* WORK REQUIRED *
Output each record below exactly. No images go in the copy.

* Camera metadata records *
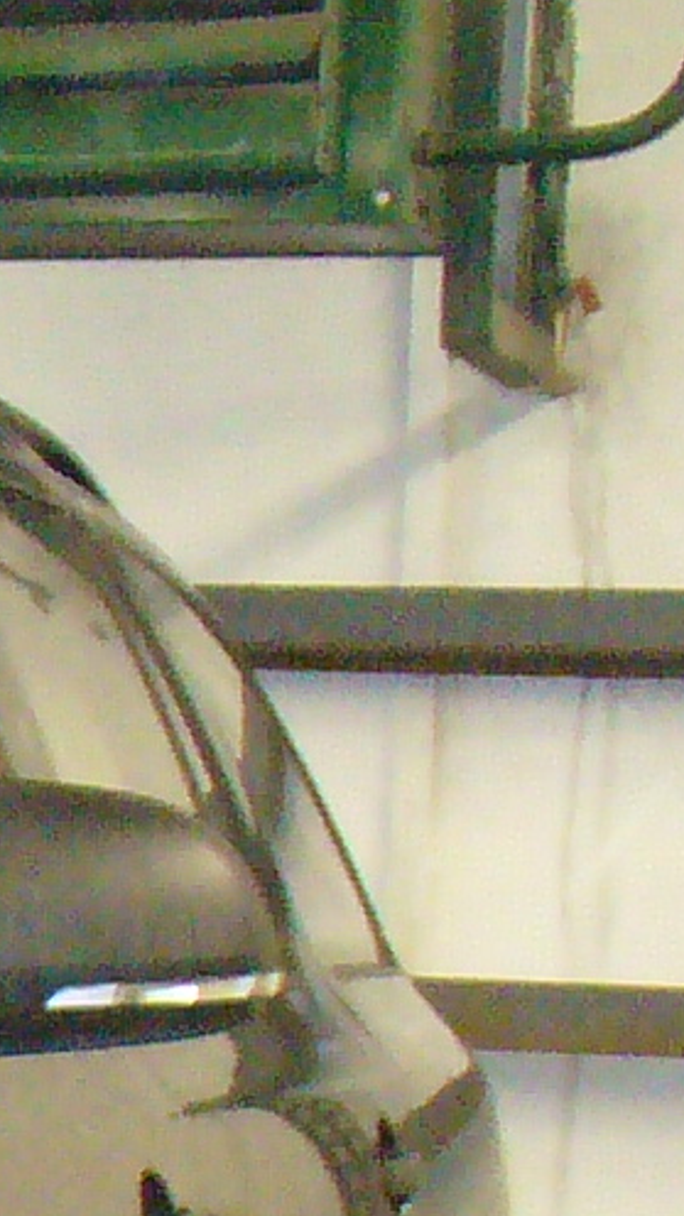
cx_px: -2229
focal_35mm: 208
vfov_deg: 10.2
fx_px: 6707
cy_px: 1473
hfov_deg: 5.1
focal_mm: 6.1
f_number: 2.8
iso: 400
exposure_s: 1/60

* TASK SOLUTION *
cx_px: -2229
focal_35mm: 208
vfov_deg: 10.2
fx_px: 6707
cy_px: 1473
hfov_deg: 5.1
focal_mm: 6.1
f_number: 2.8
iso: 400
exposure_s: 1/60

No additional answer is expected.